**Given information**.
= = = =

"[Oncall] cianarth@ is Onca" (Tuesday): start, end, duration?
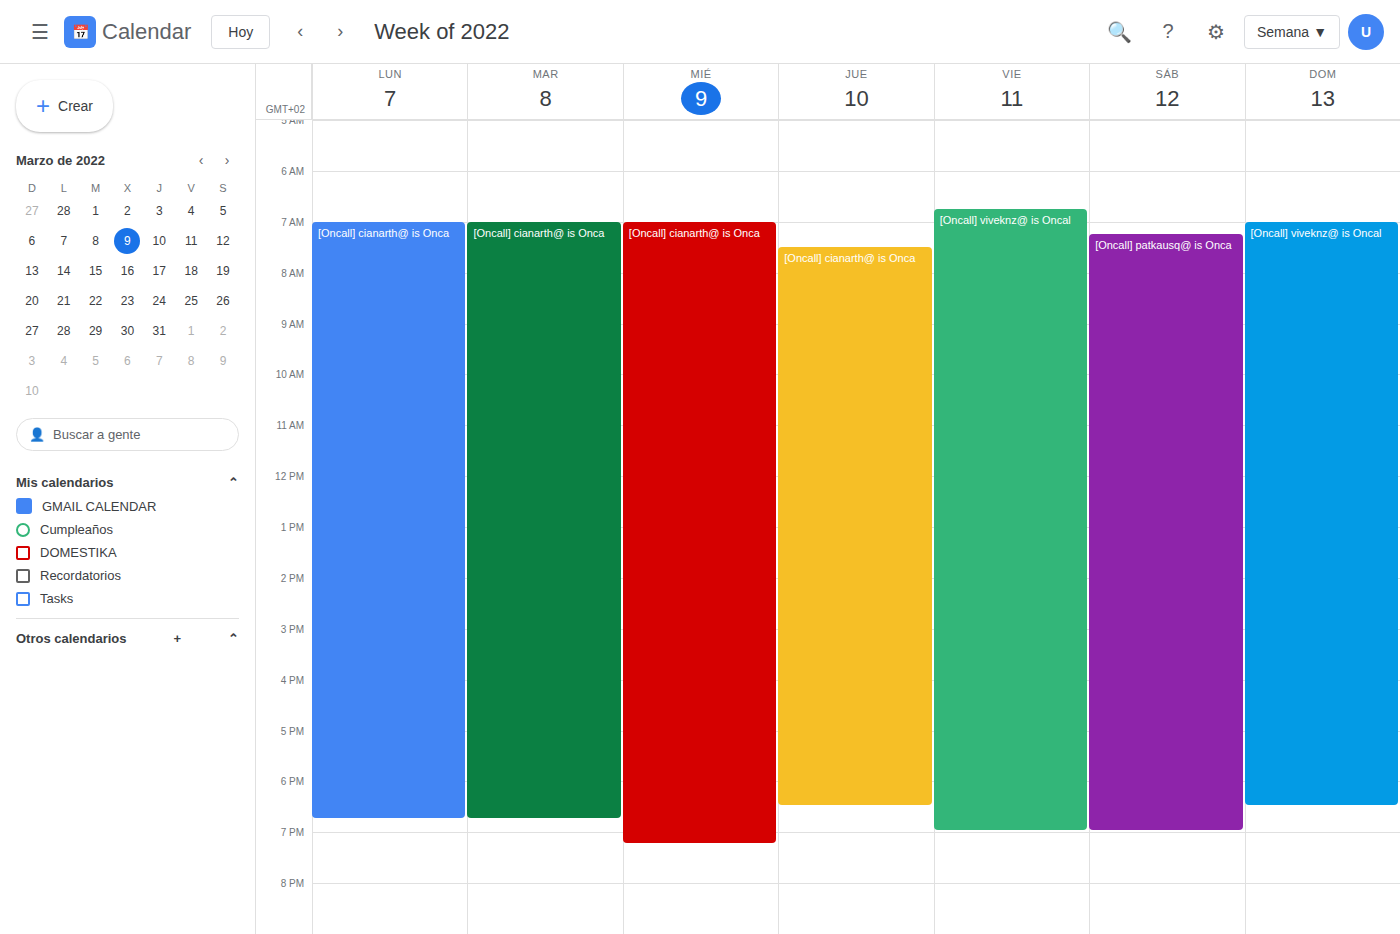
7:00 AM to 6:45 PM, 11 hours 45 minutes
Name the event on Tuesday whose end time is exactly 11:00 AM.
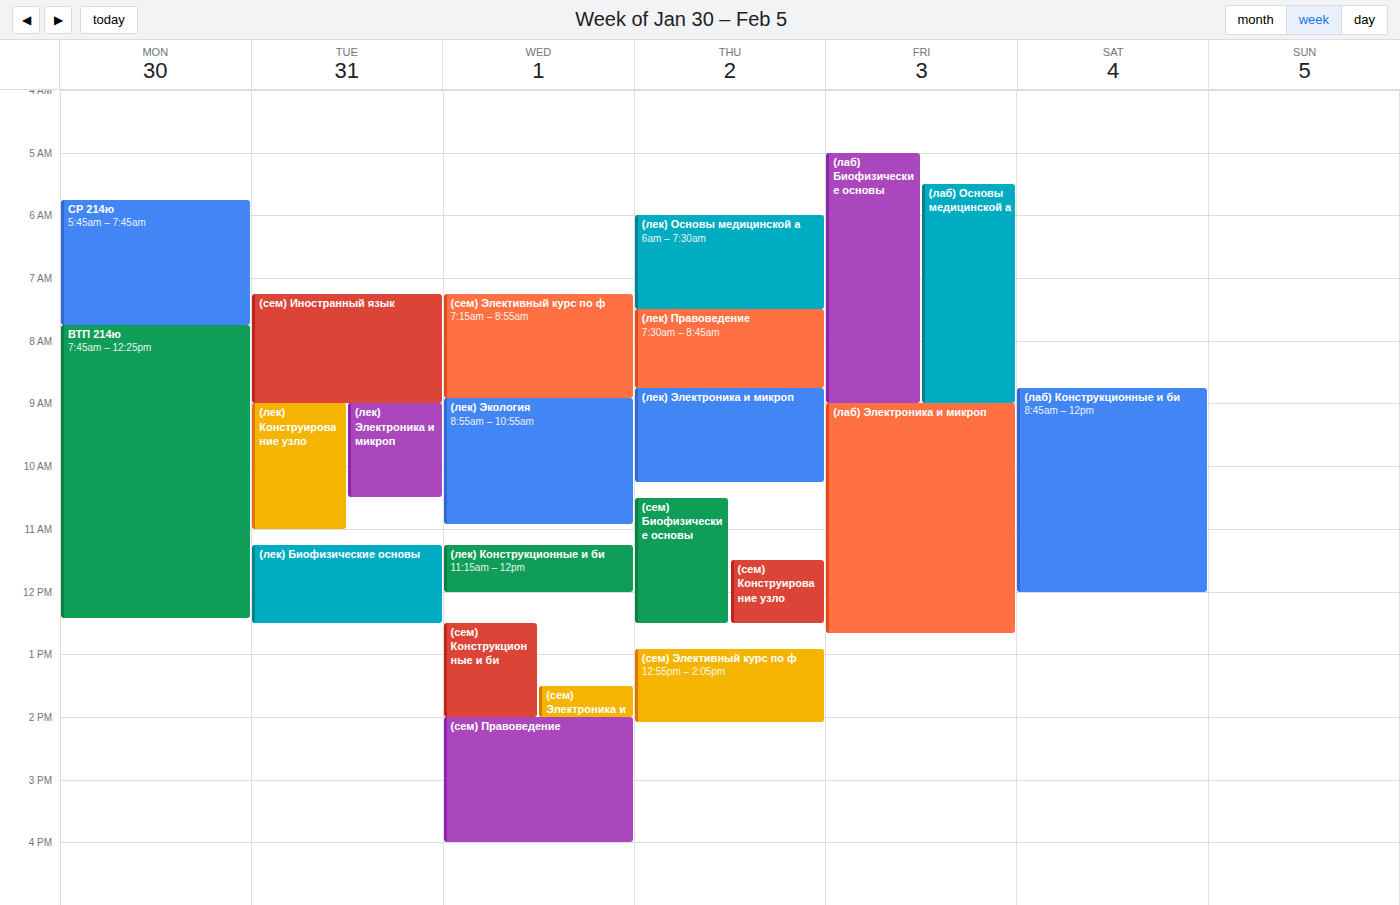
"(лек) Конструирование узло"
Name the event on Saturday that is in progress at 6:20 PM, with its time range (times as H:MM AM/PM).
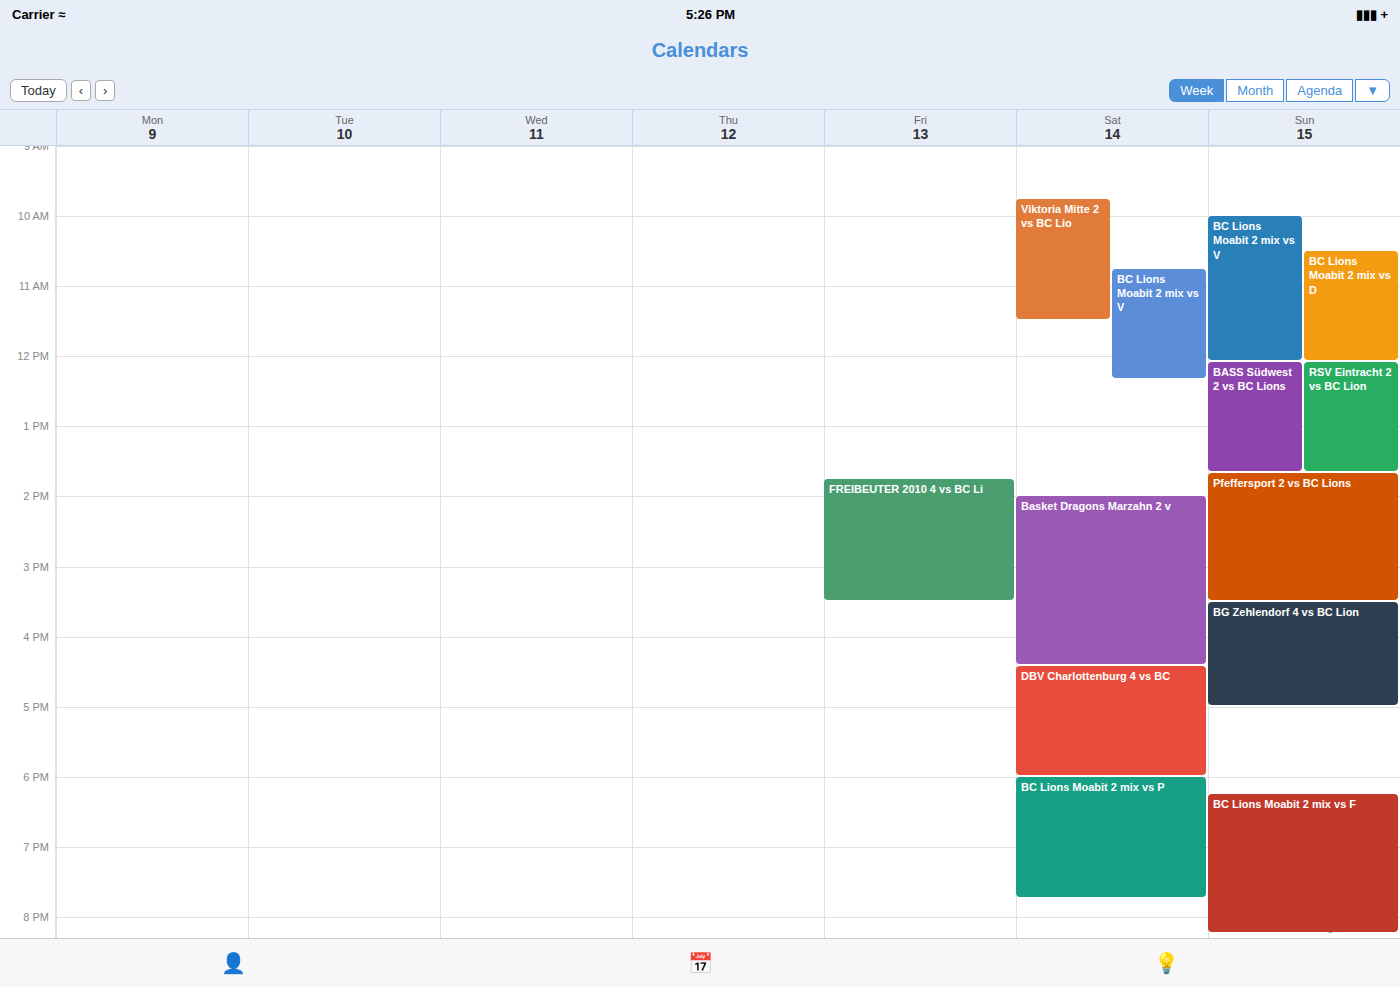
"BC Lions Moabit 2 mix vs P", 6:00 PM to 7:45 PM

= = = =

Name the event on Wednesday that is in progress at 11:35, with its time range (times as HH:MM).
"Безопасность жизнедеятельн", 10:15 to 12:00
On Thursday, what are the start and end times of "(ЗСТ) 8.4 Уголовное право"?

= = = =

Rewrite everything from the line containing "start, end, duration?" down to the line containing "PM to 7:45 PM" in the records above, replacing "Name" with "Identify" and changing nothing else. Omit the pictures.

**Task output**.
"[Oncall] cianarth@ is Onca" (Tuesday): start, end, duration?
7:00 AM to 6:45 PM, 11 hours 45 minutes
Identify the event on Tuesday whose end time is exactly 11:00 AM.
"(лек) Конструирование узло"
Identify the event on Saturday that is in progress at 6:20 PM, with its time range (times as H:MM AM/PM).
"BC Lions Moabit 2 mix vs P", 6:00 PM to 7:45 PM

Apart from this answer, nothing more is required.